2011 Siduri Pinot Noir Russian River Valley: Very funky at first, showing cola and stem aromas mixed with black cherry and spices. Plenty of ripe fruit starts things on the palate but those flavors are quickly balanced out by some complex wood and spice notes, and an earthy black peppercorn flavor that I was thoroughly enjoying. Lots of funk shows on the palate too but not in a bad way, it fits into the complex nature of this wine. Delicious stuff for under $25 srp.
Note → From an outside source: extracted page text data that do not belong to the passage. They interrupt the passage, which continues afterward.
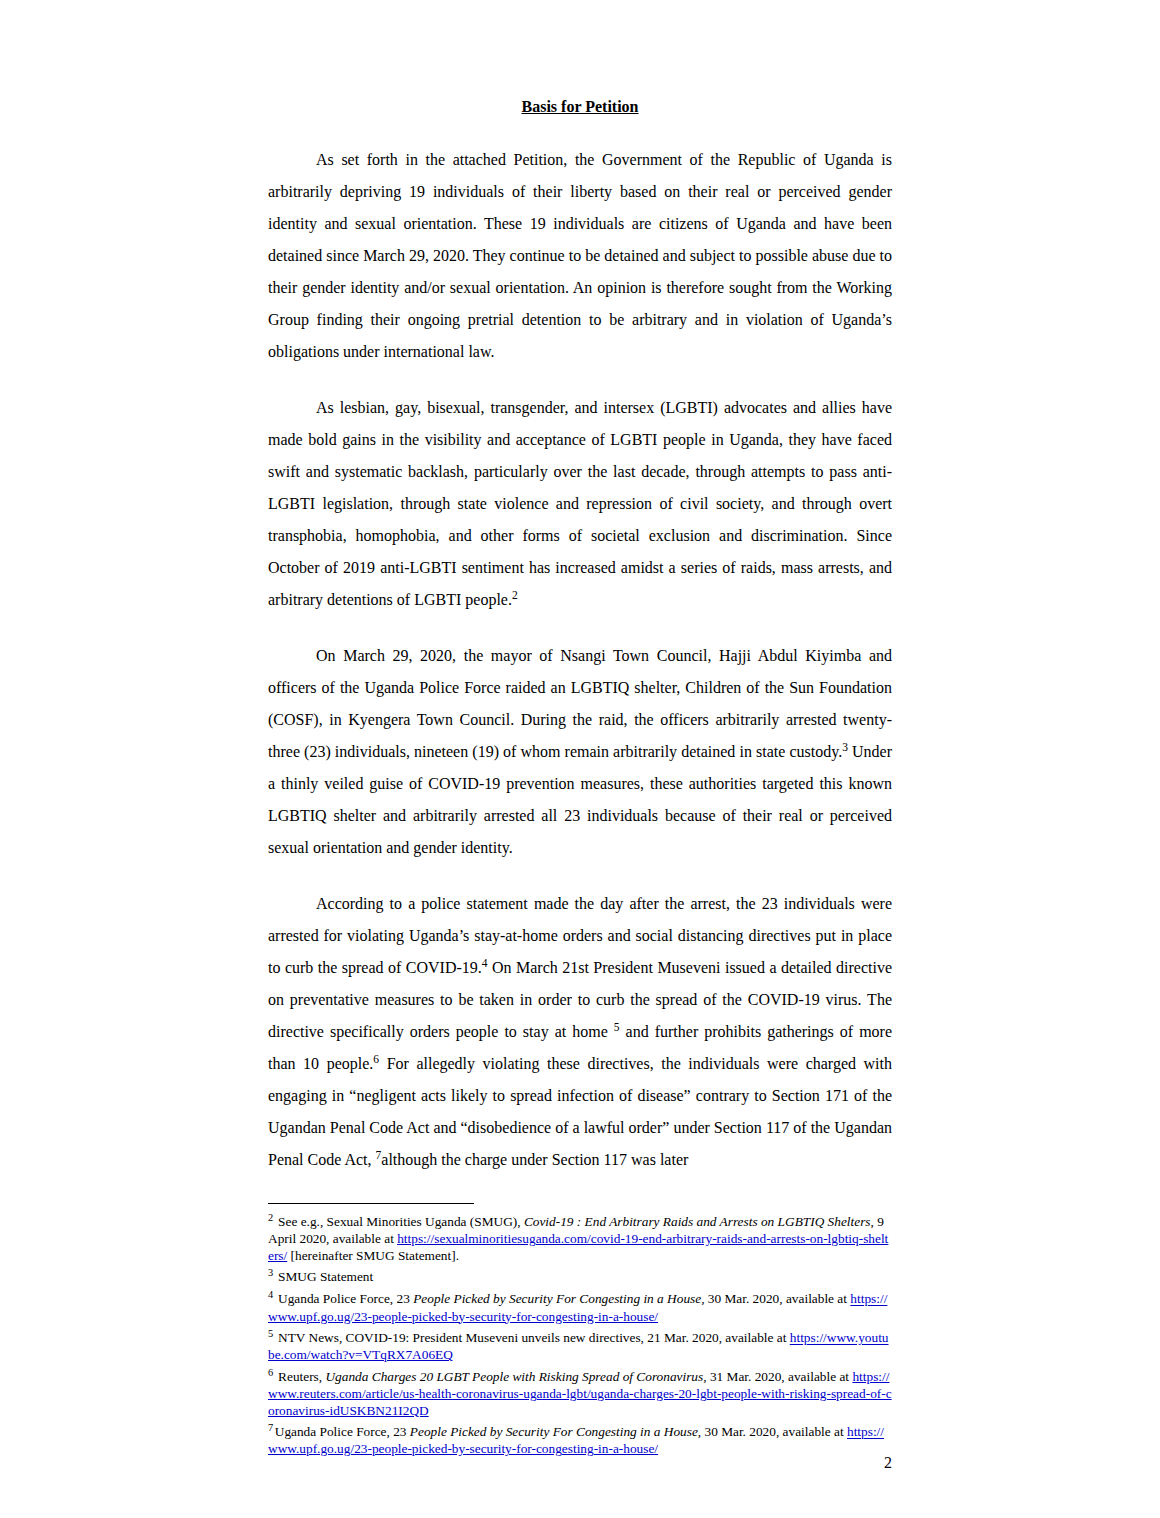Basis for Petition
As set forth in the attached Petition, the Government of the Republic of Uganda is arbitrarily depriving 19 individuals of their liberty based on their real or perceived gender identity and sexual orientation. These 19 individuals are citizens of Uganda and have been detained since March 29, 2020. They continue to be detained and subject to possible abuse due to their gender identity and/or sexual orientation. An opinion is therefore sought from the Working Group finding their ongoing pretrial detention to be arbitrary and in violation of Uganda’s obligations under international law.
As lesbian, gay, bisexual, transgender, and intersex (LGBTI) advocates and allies have made bold gains in the visibility and acceptance of LGBTI people in Uganda, they have faced swift and systematic backlash, particularly over the last decade, through attempts to pass anti-LGBTI legislation, through state violence and repression of civil society, and through overt transphobia, homophobia, and other forms of societal exclusion and discrimination. Since October of 2019 anti-LGBTI sentiment has increased amidst a series of raids, mass arrests, and arbitrary detentions of LGBTI people.2
On March 29, 2020, the mayor of Nsangi Town Council, Hajji Abdul Kiyimba and officers of the Uganda Police Force raided an LGBTIQ shelter, Children of the Sun Foundation (COSF), in Kyengera Town Council. During the raid, the officers arbitrarily arrested twenty-three (23) individuals, nineteen (19) of whom remain arbitrarily detained in state custody.3 Under a thinly veiled guise of COVID-19 prevention measures, these authorities targeted this known LGBTIQ shelter and arbitrarily arrested all 23 individuals because of their real or perceived sexual orientation and gender identity.
According to a police statement made the day after the arrest, the 23 individuals were arrested for violating Uganda’s stay-at-home orders and social distancing directives put in place to curb the spread of COVID-19.4 On March 21st President Museveni issued a detailed directive on preventative measures to be taken in order to curb the spread of the COVID-19 virus. The directive specifically orders people to stay at home 5 and further prohibits gatherings of more than 10 people.6 For allegedly violating these directives, the individuals were charged with engaging in “negligent acts likely to spread infection of disease” contrary to Section 171 of the Ugandan Penal Code Act and “disobedience of a lawful order” under Section 117 of the Ugandan Penal Code Act, 7although the charge under Section 117 was later
2 See e.g., Sexual Minorities Uganda (SMUG), Covid-19 : End Arbitrary Raids and Arrests on LGBTIQ Shelters, 9 April 2020, available at https://sexualminoritiesuganda.com/covid-19-end-arbitrary-raids-and-arrests-on-lgbtiq-shelters/ [hereinafter SMUG Statement].
3 SMUG Statement
4 Uganda Police Force, 23 People Picked by Security For Congesting in a House, 30 Mar. 2020, available at https://www.upf.go.ug/23-people-picked-by-security-for-congesting-in-a-house/
5 NTV News, COVID-19: President Museveni unveils new directives, 21 Mar. 2020, available at https://www.youtube.com/watch?v=VTqRX7A06EQ
6 Reuters, Uganda Charges 20 LGBT People with Risking Spread of Coronavirus, 31 Mar. 2020, available at https://www.reuters.com/article/us-health-coronavirus-uganda-lgbt/uganda-charges-20-lgbt-people-with-risking-spread-of-coronavirus-idUSKBN21I2QD
7 Uganda Police Force, 23 People Picked by Security For Congesting in a House, 30 Mar. 2020, available at https://www.upf.go.ug/23-people-picked-by-security-for-congesting-in-a-house/
2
2011 Hahn Winery Nicky Hahn Pinot Noir California: Pours a beautifully vibrant ruby color in the glass, a testament to its youth. The nose is full of ripe, jammy cherry preserves, baking spice, some woodsy aromas, and a touch of earth. Cherry jam dominates the palate, providing a soft, rich mouthfeel. The baking spices come out to play a little bit on the finish, which in itself is nice if a bit short. 100% pinot noir, according to the data sheet I have. 14.5% abv. $14 retail.

2010 Garnet Vineyards Pinot Noir Carneros: Loads of raspberry and strawberry aromas followed by a bit of white pepper spices. I think there's a bit of funk here too, some nail-polish remover came out as the wine warmed up. I think this pinot is very varietally correct on the palate, with light red fruit, peppery spice, hints of earthy funk, and lots of acidity. The finish is medium length, tapering off nicely, however, the bottle was open about five hours before the finish got to be any reasonable length. It might need a bit of age or an hour in a decanter before it shows all its facets. 13.5% abv. $19 retail.

2009 High Flyer Pinot Noir Santa Lucia Highlands: Immediately I noticed the alcohol on this wine, which seems to fight with intense red fruit aromas and spice. There's a bit of volatile acidity but to me it adds an interetsing facet. Plenty of spicy red cherry and raspberry on the palate, along with a healthy dose of oak. I liked the finish here, after about four hours, because it was so smooth and gentle. Overall, a solid bottle of pinot noir from a producer I've never tasted. $36 srp.

The Siduri wines were the most complete out of any on this list, which just goes to prove that price doesn't always matter. I will contend though that it does matter to some extent whenever you deal with a grape as finicky as pinot noir. Still, the rest of the wines showed themselves quite well at their price points. Admittedly I struggled a little bit with the Sojourn wines, given their critical acclaim, but I suspect I need to get used to that style and perhaps better understand the regions which they come from.

If the above list is any indication, 2013 will be a fun year for me as I continue to explore California Pinot Noir. Keep checking back through the months as I will keep posting whenever I get a nice sample size of wines to taste.

Many of these wines were samples for review purposes.

Beau Carufel


  1. Fun and interesting approach.

    I noticed a 2010 in there....based on my knowledge, the 2010 vintage caught a lot of people by surprise with a big blast of heat late in the season. Most vineyards were not prepared and brix spiked above what many were looking for.....including the (normally lower %) Clos Pepe vineyard. Based on your style, something to consider.

    I would be very interested to hear your thoughts on a few smaller producers that are dedicated to producing less fruit driven wines that have the acid you mention. If you are able, I'd love to hear your thoughts on Presqu'ile (Santa Maria Valley) or Storm (Santa Ynez, winemaker for Curtis). If I were blind folded I'd swear the Presqu'ile was an Oregon wine. Cheers Beau!

  2. Hey Shawn, I will put those names on my short list of producers to try. As you can tell from the above, I was sampling many larger producers to get things rolling. Are you familiar with Cobb, Littorai, Wind Gap, Hirsch, and Arcadian? Those are some other small producers who are now on my radar for more balanced pinots. Any thoughts?

  3. Or have you tried Melville in the SRH area?

    1. I have and enjoy the Melville wines, or at least, I did last time I had them. I confess, it's been several years though.